## [Objetivo]
Reproduzca sin alteración alguna las líneas de los registros que van desde la que contiene "collectors: H. F. Pittier" hasta la que contiene "collectors: J. G. Jack", ambas incluidas.

## [Datos almacenados]
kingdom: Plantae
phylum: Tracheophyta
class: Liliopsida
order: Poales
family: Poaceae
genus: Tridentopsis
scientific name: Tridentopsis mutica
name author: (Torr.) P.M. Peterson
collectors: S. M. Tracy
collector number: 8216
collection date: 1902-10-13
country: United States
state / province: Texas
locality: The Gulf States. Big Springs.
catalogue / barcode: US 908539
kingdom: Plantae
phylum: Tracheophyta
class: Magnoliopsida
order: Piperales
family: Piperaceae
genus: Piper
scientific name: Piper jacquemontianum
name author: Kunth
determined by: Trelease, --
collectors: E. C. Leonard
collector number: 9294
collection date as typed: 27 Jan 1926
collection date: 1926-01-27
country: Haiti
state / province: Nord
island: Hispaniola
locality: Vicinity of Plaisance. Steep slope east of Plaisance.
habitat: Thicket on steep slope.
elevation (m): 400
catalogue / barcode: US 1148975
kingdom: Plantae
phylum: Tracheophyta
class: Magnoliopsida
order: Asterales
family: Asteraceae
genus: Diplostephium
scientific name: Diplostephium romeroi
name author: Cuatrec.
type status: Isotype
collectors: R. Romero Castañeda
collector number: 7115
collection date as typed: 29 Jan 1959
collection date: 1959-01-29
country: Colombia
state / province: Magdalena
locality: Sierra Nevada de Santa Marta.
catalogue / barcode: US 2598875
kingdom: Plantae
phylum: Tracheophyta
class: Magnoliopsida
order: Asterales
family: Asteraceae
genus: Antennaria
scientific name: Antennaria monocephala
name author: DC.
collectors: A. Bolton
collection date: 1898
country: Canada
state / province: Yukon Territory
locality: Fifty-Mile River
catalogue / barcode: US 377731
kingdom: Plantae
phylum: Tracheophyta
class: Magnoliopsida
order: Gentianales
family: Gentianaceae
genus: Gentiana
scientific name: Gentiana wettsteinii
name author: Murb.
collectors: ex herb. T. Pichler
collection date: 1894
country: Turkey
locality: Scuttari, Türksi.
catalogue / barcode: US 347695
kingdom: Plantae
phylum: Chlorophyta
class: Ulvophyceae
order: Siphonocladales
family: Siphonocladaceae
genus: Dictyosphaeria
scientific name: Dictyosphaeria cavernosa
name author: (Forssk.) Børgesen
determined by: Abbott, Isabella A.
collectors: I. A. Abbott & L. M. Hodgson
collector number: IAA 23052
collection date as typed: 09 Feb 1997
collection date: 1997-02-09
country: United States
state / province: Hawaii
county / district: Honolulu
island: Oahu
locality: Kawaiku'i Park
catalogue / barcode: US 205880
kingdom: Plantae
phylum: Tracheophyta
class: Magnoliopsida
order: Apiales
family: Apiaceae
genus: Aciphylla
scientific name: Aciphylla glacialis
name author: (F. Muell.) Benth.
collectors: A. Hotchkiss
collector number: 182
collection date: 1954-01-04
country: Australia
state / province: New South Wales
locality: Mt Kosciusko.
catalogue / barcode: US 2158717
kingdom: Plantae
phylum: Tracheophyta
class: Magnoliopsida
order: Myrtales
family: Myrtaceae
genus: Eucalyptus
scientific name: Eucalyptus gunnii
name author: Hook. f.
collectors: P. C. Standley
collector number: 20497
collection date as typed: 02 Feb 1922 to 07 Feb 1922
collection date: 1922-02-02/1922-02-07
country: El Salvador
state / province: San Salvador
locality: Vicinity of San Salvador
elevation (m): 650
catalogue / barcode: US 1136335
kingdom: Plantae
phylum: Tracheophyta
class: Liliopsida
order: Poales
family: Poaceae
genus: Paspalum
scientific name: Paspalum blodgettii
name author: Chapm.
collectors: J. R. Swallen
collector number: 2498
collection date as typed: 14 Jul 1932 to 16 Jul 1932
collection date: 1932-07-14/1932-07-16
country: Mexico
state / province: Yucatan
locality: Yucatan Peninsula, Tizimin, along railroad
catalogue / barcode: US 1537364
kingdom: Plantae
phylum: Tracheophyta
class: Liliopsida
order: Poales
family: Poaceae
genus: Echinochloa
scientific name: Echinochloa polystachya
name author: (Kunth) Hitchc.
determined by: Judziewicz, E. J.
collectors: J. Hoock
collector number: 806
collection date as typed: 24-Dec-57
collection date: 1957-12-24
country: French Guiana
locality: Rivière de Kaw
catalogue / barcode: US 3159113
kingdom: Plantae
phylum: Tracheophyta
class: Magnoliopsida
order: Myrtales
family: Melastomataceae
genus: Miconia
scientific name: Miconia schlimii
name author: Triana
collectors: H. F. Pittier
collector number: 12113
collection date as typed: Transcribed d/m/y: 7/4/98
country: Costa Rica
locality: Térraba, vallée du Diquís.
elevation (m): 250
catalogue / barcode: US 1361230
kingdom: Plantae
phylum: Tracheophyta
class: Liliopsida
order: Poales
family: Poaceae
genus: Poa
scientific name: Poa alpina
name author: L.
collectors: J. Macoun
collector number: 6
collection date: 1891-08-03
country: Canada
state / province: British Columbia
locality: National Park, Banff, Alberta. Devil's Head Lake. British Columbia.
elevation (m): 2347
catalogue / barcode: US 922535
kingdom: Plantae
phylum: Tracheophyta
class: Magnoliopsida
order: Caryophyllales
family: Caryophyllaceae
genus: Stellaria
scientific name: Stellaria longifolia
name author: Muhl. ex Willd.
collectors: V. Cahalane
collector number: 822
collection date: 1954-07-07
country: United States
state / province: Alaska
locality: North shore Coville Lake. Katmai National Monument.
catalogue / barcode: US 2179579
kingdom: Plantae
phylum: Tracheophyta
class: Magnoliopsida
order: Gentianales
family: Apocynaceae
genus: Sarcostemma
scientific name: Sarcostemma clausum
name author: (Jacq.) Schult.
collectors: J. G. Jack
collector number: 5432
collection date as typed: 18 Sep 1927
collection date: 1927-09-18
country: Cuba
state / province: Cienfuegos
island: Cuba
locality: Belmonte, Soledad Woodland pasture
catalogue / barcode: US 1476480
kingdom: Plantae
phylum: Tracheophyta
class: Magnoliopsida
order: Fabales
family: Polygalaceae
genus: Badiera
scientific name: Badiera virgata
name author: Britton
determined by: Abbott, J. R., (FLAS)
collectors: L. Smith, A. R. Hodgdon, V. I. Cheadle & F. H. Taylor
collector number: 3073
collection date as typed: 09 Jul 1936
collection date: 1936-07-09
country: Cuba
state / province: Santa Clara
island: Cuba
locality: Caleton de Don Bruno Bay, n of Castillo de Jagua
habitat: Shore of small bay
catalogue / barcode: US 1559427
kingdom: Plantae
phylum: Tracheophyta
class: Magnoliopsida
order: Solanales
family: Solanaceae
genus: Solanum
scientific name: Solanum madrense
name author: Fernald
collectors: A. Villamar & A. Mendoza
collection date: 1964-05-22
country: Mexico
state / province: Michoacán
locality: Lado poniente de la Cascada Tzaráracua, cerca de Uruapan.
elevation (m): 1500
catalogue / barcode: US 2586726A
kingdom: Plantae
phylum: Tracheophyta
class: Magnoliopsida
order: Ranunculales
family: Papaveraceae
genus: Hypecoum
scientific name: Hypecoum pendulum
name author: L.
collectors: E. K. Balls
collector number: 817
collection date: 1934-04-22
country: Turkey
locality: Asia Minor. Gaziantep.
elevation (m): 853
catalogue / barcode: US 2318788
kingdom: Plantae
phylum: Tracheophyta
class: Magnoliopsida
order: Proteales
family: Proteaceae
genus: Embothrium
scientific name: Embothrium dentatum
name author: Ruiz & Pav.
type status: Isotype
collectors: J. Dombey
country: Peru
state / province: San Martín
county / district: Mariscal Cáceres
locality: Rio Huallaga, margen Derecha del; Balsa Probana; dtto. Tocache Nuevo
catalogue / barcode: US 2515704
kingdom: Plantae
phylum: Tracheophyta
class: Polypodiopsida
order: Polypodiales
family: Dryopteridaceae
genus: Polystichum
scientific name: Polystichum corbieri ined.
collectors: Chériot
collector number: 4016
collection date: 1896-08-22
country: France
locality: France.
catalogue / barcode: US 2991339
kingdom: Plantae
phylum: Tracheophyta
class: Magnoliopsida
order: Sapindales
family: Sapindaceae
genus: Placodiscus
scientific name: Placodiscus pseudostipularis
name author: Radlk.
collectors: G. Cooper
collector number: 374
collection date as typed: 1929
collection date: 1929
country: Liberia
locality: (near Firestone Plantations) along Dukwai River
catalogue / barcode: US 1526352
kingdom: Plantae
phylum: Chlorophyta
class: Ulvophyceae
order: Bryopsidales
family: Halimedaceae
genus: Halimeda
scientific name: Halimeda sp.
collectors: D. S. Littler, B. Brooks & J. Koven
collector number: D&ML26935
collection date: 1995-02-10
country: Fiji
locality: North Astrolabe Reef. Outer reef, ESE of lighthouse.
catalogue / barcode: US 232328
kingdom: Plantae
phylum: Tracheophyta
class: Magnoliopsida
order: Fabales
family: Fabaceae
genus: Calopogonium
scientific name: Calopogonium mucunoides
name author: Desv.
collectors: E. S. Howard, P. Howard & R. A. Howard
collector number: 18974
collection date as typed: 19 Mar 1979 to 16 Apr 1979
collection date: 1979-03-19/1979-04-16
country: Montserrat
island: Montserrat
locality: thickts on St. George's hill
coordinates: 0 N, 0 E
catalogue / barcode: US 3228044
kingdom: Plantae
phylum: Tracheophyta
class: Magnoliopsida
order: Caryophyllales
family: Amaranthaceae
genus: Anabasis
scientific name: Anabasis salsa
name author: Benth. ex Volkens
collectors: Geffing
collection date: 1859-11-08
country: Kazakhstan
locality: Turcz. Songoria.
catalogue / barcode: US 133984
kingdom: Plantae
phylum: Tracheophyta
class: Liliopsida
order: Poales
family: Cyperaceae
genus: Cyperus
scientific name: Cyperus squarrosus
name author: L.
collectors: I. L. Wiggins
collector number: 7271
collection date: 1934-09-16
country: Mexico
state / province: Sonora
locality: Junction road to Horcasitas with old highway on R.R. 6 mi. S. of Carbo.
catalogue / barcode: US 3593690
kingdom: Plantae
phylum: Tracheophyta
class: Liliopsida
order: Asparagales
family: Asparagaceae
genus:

## [Solución]
collectors: H. F. Pittier
collector number: 12113
collection date as typed: Transcribed d/m/y: 7/4/98
country: Costa Rica
locality: Térraba, vallée du Diquís.
elevation (m): 250
catalogue / barcode: US 1361230
kingdom: Plantae
phylum: Tracheophyta
class: Liliopsida
order: Poales
family: Poaceae
genus: Poa
scientific name: Poa alpina
name author: L.
collectors: J. Macoun
collector number: 6
collection date: 1891-08-03
country: Canada
state / province: British Columbia
locality: National Park, Banff, Alberta. Devil's Head Lake. British Columbia.
elevation (m): 2347
catalogue / barcode: US 922535
kingdom: Plantae
phylum: Tracheophyta
class: Magnoliopsida
order: Caryophyllales
family: Caryophyllaceae
genus: Stellaria
scientific name: Stellaria longifolia
name author: Muhl. ex Willd.
collectors: V. Cahalane
collector number: 822
collection date: 1954-07-07
country: United States
state / province: Alaska
locality: North shore Coville Lake. Katmai National Monument.
catalogue / barcode: US 2179579
kingdom: Plantae
phylum: Tracheophyta
class: Magnoliopsida
order: Gentianales
family: Apocynaceae
genus: Sarcostemma
scientific name: Sarcostemma clausum
name author: (Jacq.) Schult.
collectors: J. G. Jack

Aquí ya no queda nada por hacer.